If you want an interesting and entertaining read, then I suggest you pick up the latest issue of Rolling Stone featuring Bob Dylan on the cover. The interview between the American folk/blues troubadour and reporter Mikal Gilmore raises a lot of interesting points about the history of race in America, using other writers in one’s work, and Dylan’s own career. The full interview is not available online, but you can find one of the most riveting sections online here.
The interview has caused some buzz because Dylan addresses plagiarism issues that have dogged him for years, dating back to when he was accused of copying the words for “Blowin’ in the Wind” from a college student and the music from an old gospel hymn. This time, Dylan holds nothing back and says “F*uck ’em” to his critics, adding, “He’ll see them in their graves.” He does acknowledge that he has quoted other writers in his work before, including Civil War-era poet Henry Timrod, but he says that quoting other work is a long tradition in folk music.

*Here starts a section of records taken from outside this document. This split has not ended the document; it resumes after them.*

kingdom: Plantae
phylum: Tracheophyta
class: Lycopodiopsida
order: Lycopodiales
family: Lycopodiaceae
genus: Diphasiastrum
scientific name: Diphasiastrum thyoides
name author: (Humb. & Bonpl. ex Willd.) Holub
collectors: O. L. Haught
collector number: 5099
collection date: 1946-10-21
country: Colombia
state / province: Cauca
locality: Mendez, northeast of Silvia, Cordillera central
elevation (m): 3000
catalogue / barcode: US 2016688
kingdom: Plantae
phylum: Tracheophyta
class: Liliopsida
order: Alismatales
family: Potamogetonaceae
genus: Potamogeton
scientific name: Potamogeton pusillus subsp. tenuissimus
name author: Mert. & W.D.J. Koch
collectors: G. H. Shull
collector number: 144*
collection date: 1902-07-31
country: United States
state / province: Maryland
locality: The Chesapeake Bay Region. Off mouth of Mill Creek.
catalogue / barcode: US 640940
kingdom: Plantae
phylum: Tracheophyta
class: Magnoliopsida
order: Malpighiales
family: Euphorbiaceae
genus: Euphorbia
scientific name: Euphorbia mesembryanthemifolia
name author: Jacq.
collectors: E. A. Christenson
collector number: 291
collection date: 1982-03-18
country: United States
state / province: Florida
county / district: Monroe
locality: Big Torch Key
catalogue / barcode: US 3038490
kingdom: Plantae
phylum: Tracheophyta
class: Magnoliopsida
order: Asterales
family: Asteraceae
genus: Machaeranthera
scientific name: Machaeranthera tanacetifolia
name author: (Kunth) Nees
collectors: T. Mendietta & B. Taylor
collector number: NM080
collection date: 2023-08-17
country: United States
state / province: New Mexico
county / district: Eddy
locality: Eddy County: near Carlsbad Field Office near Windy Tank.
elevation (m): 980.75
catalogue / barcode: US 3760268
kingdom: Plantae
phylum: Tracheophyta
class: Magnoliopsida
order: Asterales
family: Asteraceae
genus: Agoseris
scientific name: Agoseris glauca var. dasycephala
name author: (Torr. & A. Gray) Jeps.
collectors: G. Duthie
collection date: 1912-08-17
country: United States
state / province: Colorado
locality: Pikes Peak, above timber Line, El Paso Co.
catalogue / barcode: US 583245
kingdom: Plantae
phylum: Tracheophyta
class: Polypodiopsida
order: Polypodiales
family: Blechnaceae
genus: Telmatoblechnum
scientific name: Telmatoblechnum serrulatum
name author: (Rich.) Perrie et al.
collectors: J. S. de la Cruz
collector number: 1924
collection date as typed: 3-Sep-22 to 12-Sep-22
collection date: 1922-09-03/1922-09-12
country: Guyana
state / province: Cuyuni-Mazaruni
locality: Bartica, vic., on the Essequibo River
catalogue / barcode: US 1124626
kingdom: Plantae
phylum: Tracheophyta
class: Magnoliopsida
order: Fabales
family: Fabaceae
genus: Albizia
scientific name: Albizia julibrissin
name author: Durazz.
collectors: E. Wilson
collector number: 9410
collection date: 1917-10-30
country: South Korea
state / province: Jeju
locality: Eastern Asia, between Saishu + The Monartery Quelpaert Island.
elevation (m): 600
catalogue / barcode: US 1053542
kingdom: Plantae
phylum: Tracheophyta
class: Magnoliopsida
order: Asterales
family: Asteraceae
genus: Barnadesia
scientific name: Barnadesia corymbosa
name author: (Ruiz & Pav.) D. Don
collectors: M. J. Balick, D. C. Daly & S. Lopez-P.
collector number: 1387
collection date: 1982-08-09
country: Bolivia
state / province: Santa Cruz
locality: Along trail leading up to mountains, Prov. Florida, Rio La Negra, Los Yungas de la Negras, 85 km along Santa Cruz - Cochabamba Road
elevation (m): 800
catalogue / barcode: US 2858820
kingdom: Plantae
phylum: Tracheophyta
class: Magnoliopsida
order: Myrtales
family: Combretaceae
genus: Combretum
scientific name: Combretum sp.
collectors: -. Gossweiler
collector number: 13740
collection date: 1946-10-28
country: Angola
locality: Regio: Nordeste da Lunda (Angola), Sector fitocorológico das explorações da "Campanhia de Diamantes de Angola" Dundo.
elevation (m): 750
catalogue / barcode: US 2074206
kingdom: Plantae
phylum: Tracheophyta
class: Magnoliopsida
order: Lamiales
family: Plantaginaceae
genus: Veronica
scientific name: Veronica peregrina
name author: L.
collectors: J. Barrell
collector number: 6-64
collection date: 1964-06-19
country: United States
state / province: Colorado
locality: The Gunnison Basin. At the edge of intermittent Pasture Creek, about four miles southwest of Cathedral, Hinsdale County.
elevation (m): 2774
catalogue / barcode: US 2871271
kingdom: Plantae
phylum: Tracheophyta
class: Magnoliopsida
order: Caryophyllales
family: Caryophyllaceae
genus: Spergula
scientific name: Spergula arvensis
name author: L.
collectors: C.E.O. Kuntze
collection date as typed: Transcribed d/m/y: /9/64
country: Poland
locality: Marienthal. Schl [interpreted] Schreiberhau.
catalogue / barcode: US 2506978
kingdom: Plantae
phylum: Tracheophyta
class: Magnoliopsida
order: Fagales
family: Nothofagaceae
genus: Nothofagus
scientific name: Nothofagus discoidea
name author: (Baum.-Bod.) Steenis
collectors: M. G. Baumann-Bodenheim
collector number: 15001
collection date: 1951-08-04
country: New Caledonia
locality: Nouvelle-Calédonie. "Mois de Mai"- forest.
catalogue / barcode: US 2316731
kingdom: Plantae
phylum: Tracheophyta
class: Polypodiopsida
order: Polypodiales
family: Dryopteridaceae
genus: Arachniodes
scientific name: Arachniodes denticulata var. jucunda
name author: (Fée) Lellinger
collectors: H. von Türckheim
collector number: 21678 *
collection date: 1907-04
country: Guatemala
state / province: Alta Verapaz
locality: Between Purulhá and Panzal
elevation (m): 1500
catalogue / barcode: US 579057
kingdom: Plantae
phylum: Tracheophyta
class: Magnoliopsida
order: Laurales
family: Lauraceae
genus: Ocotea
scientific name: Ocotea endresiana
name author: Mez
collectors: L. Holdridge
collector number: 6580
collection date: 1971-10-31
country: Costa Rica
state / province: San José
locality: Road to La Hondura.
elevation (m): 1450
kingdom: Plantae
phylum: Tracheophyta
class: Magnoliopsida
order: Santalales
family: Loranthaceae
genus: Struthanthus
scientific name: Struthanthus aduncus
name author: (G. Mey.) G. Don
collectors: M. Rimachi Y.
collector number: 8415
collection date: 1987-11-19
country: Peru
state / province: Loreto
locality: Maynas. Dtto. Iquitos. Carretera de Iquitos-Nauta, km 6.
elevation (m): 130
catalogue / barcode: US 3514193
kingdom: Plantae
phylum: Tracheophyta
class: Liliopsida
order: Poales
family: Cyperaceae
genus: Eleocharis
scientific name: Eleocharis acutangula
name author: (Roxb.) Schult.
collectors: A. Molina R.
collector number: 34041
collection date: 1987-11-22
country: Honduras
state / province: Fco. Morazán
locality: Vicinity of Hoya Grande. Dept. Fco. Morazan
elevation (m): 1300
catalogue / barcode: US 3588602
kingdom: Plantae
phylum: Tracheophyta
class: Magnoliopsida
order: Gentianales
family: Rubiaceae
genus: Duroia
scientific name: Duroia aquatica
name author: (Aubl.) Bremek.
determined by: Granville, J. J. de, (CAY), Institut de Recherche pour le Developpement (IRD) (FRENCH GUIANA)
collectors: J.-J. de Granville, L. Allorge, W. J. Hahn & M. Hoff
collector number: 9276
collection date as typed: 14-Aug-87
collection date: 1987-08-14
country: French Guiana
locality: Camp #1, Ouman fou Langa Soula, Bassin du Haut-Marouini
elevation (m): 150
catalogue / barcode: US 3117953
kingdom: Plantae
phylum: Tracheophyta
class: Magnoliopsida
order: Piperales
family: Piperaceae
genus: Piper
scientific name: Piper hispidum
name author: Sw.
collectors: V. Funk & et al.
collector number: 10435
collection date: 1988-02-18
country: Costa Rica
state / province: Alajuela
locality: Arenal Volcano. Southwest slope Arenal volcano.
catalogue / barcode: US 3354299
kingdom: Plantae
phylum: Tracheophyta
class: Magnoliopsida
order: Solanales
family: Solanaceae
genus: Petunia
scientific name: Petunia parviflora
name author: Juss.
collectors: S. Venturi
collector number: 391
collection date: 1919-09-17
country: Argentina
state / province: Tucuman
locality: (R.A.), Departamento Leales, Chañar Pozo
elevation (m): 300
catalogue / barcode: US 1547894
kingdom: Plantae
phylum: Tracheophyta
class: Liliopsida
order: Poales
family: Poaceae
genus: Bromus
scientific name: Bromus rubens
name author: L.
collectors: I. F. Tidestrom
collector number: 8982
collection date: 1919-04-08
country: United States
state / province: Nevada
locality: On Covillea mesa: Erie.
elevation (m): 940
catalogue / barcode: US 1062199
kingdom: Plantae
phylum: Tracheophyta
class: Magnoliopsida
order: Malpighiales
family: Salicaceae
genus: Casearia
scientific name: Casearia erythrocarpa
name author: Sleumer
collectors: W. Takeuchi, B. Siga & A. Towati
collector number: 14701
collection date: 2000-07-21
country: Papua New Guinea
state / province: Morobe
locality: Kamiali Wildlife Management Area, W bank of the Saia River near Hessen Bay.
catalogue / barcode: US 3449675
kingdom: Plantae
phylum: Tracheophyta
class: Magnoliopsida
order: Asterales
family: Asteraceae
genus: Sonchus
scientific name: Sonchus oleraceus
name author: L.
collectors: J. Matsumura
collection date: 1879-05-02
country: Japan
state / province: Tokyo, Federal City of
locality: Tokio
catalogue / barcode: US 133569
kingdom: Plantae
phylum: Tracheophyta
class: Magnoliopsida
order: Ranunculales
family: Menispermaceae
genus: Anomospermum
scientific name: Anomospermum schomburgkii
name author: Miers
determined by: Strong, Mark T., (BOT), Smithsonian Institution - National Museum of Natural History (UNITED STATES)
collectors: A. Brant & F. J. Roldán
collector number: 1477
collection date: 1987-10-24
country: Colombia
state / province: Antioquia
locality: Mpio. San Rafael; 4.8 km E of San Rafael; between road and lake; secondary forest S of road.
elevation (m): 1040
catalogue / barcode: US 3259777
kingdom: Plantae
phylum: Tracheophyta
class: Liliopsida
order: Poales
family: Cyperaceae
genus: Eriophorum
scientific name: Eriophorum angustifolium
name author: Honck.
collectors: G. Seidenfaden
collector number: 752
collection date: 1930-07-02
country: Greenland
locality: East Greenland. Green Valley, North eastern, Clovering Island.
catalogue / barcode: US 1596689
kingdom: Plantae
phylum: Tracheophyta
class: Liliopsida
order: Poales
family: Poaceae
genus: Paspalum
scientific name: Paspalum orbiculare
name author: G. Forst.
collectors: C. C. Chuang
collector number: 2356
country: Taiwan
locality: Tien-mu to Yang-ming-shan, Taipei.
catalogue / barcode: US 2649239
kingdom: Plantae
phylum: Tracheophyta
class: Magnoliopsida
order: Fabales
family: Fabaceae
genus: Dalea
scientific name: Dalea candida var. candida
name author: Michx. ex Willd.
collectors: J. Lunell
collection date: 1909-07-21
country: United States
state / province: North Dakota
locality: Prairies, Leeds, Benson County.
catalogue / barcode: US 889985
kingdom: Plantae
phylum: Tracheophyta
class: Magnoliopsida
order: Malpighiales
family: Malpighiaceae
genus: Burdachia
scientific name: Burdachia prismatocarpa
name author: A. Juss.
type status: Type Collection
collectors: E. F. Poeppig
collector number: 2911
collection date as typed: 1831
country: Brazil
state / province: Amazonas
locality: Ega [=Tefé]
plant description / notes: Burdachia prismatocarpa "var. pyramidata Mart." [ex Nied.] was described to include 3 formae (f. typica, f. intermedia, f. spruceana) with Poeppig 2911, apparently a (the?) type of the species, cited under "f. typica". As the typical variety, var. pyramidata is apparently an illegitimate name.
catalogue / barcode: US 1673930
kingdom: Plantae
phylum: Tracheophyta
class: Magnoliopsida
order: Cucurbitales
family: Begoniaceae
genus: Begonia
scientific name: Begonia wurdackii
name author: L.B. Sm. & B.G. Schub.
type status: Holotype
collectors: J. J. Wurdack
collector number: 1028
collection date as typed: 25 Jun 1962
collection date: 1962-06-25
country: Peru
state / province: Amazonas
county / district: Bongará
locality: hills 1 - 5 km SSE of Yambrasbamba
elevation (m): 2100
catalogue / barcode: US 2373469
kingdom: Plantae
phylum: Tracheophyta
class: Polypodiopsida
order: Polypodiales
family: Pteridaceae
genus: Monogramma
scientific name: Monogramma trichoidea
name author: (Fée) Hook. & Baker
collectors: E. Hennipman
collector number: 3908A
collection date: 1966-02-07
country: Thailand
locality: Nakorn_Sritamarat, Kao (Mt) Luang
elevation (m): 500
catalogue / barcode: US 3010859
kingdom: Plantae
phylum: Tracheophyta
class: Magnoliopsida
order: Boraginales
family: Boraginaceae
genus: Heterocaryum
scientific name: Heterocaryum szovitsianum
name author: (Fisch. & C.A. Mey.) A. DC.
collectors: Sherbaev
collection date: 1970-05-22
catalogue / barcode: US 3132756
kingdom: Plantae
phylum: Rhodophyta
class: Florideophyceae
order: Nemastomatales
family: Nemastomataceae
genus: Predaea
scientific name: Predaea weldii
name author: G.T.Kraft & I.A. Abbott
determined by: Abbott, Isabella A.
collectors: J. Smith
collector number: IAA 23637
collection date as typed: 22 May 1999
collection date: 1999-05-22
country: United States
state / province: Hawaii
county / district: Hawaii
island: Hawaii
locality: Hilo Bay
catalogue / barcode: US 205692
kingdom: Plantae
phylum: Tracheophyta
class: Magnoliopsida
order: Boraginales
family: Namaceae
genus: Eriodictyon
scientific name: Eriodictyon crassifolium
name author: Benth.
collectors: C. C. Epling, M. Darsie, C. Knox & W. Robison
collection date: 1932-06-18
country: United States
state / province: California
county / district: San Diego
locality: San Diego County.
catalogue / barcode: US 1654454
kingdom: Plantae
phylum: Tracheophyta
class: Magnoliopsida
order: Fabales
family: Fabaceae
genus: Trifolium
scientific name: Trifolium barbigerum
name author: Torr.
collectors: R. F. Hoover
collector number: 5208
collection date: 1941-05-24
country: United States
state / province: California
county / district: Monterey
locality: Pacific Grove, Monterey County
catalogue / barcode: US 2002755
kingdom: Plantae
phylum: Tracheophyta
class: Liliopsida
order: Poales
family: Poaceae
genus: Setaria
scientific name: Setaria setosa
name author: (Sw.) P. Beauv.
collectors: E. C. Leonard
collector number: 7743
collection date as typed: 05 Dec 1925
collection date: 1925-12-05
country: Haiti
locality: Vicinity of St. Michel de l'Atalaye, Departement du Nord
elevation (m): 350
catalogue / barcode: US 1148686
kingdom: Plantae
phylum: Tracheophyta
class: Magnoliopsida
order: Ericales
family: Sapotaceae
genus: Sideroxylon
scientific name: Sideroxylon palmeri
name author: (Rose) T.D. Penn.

The criticism and Dylan’s reaction to it raise a good point when pondering any art form. When is it okay to quote the work of others, and when is it plagiarism? I would argue that if you are using a line or two in your own work, but reworking it and doing something new with it, it’s not plagiarism, and that seems to be Dylan’s argument. Of course, it doesn’t hurt to give a citation in an album’s notes.
Dylan covers a lot of other issues in the interview, including the 1960s, and his desire to move as far away from that era as possible, as well as his new album, Tempest, and how he felt after President Barack Obama was elected in 2008. Interestingly enough, after discussing the history of slavery and racisim in this country, Dylan refuses to state whether or not he thinks this country has changed and is any closer to a post-racial era, due to the election of its first black president.
The interivew offers a lot of insight regarding Dylan’s new album, his view on history, and the way he’s been treated by the press and his fans, including the Judas label he was given in the mid-1960s for going electric. Some of Dylan’s answers are befuddling, but that’s how he’s always been. Check it out if you’re a fan of his, or you just want a good read.